* **EXERCISE GOAL**
Word for word, restate every line from the one with "left ear: (514, 91)" through the end of the records below, both included, and add nothing.

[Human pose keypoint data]
============
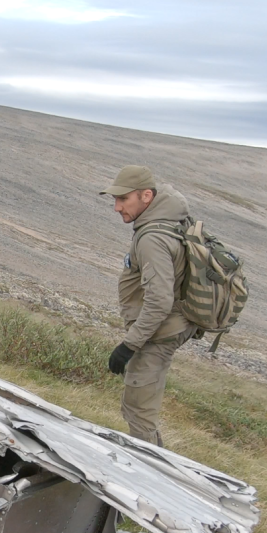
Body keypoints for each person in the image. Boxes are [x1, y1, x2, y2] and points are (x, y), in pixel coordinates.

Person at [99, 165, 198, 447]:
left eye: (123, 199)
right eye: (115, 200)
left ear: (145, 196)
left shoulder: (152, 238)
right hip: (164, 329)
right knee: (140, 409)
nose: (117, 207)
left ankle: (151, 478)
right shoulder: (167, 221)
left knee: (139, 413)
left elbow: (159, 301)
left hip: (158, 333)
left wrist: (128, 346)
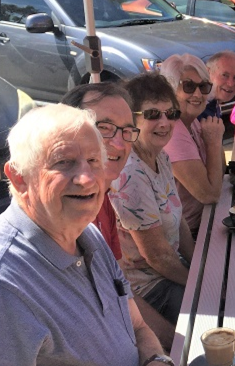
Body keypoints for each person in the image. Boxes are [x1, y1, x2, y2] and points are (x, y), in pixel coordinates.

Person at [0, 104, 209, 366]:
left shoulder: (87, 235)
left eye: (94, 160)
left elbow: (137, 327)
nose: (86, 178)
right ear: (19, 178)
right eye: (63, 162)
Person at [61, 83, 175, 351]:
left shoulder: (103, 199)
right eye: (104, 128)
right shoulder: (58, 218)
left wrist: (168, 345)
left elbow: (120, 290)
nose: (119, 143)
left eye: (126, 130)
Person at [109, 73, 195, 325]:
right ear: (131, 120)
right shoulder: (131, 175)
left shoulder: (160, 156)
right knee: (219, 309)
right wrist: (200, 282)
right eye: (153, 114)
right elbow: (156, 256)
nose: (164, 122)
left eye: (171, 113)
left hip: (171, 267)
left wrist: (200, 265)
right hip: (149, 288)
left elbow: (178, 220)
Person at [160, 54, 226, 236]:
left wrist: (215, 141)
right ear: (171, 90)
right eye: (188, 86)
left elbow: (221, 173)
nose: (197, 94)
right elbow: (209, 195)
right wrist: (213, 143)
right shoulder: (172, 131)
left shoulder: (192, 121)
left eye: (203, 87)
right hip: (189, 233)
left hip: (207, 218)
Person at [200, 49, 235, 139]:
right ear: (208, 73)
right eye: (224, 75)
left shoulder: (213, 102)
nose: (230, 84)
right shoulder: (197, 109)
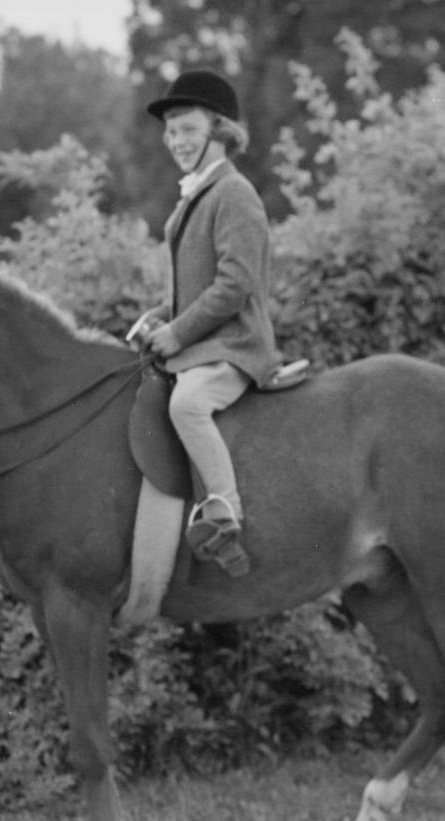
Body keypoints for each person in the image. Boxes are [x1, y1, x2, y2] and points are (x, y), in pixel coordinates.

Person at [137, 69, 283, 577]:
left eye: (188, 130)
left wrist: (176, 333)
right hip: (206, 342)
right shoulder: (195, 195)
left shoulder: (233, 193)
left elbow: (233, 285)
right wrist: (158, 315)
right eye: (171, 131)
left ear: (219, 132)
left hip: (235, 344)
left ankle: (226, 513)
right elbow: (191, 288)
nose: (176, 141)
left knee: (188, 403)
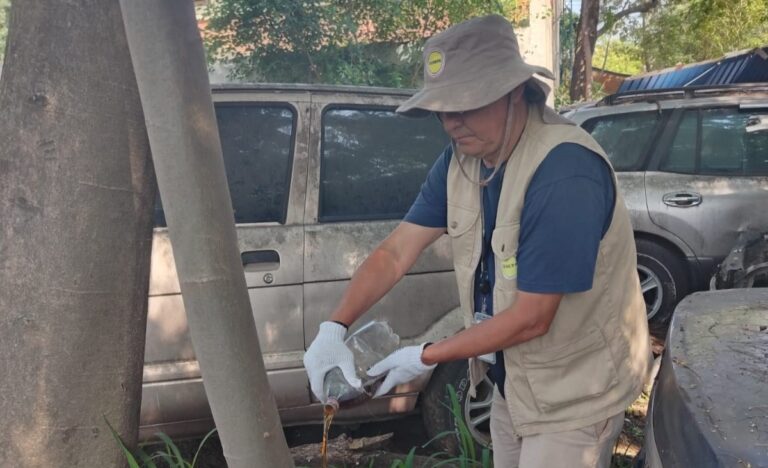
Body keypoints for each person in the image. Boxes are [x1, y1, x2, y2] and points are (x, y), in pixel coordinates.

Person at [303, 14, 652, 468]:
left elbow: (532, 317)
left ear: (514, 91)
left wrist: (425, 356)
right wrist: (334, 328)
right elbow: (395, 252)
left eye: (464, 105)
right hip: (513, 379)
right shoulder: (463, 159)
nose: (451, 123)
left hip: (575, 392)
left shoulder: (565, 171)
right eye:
============
* **RESPONSE FOR THIS EXERCISE**
left ear: (514, 91)
left wrist: (425, 356)
right wrist: (334, 328)
right elbow: (395, 252)
left eye: (464, 105)
right hip: (513, 379)
right shoulder: (463, 159)
nose: (451, 123)
left hip: (575, 392)
left shoulder: (565, 171)
right eye:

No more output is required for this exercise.